Oleh: Kavadya Syska, S.P., M.Si. (Dosen Bidang Teknologi Pangan – Food Technologist, Universitas Nahdlatul Ulama)
Dalam industri pangan, makanan dengan kelembapan rendah, seperti biskuit, sereal, dan produk olahan lainnya, sering kali menjadi media bagi pertumbuhan patogen berbahaya. Penyakit yang disebabkan oleh makanan ini sering dikaitkan dengan mikroorganisme patogen seperti Salmonella spp., Bacillus cereus, Clostridium spp., Cronobacter sakazakii, Escherichia coli, dan Staphylococcus aureus.

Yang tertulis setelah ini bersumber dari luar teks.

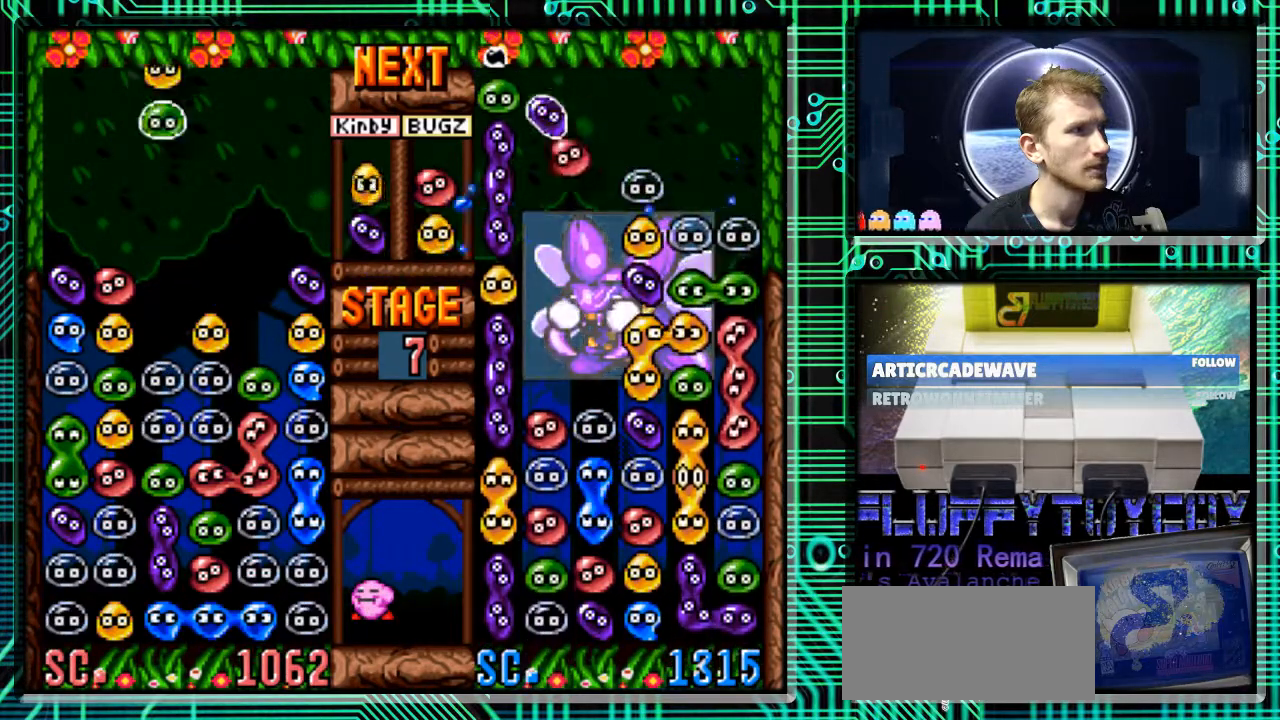
{"buttons": ["B"], "events": [[200, "DPAD_RIGHT", "down"], [333, "DPAD_RIGHT", "up"], [467, "B", "down"]]}
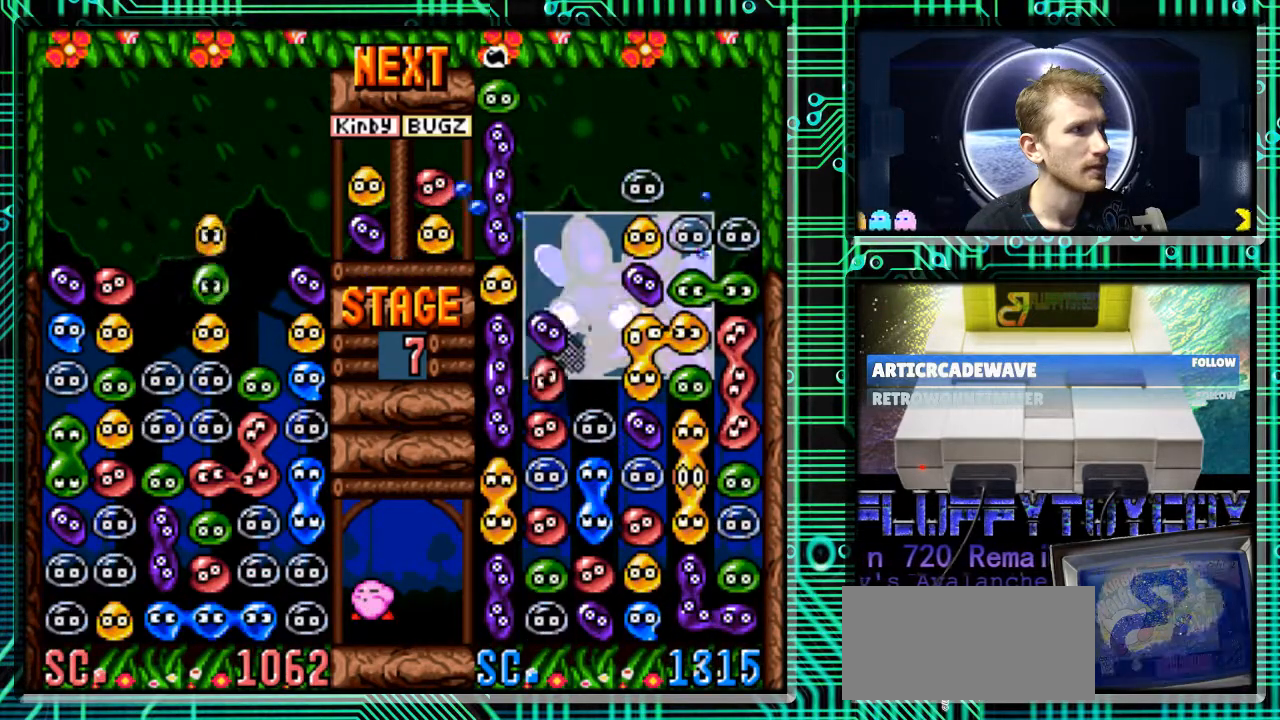
{"buttons": [], "events": [[67, "B", "up"], [67, "DPAD_RIGHT", "down"], [167, "B", "down"], [300, "B", "up"], [400, "DPAD_RIGHT", "up"]]}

Kekhawatiran utama bagi industri pangan adalah kemampuan patogen ini untuk bertahan dalam kondisi kering dan mengembangkan resistensi terhadap perlakuan panas, yang menimbulkan tantangan serius dalam menjaga keamanan pangan.
Sebuah tinjauan terbaru bertujuan untuk membahas pentingnya serta penggunaan teknologi thermal dan nonthermal baru, seperti radiofrekuensi, pasteurisasi uap, plasma, dan teknologi gas, untuk dekontaminasi patogen dalam makanan rendah kelembapan. Teknologi-teknologi ini berpotensi menawarkan solusi yang lebih efektif dibandingkan metode tradisional dalam mengatasi masalah kontaminasi. Dengan memahami mekanisme inaktivasi mikroba yang dihasilkan oleh teknologi ini, industri pangan dapat mengembangkan metode pengolahan yang lebih aman dan efisien.
Tinjauan ini juga merangkum berbagai sumber kontaminasi dan faktor-faktor yang mempengaruhi kel存an serta resistensi thermal mikroorganisme patogen dalam makanan rendah kelembapan. Patogen sering kali dapat bertahan dalam lingkungan kering karena kemampuan adaptasi mereka, yang menjadi perhatian utama dalam proses pengolahan makanan. Dengan mengetahui faktor-faktor ini, produsen dapat mengambil langkah-langkah pencegahan yang lebih efektif untuk meminimalkan risiko kontaminasi.
Meskipun teknik nonthermal seperti CO2 dan pemrosesan tekanan tinggi menjanjikan, hasil survei literatur menunjukkan bahwa teknik ini mungkin tidak cukup efektif dalam menginaktivasi mikroba pada makanan rendah kelembapan. Hal ini disebabkan oleh kurangnya kandungan kelembapan yang mendukung aktivitas mikroba. Di sisi lain, teknologi gas memiliki keunggulan karena dapat menembus jauh ke dalam komoditas dan pori-pori makanan berkat sifat difusi yang lebih tinggi, sehingga dapat menjadi pilihan yang lebih baik untuk dekontaminasi.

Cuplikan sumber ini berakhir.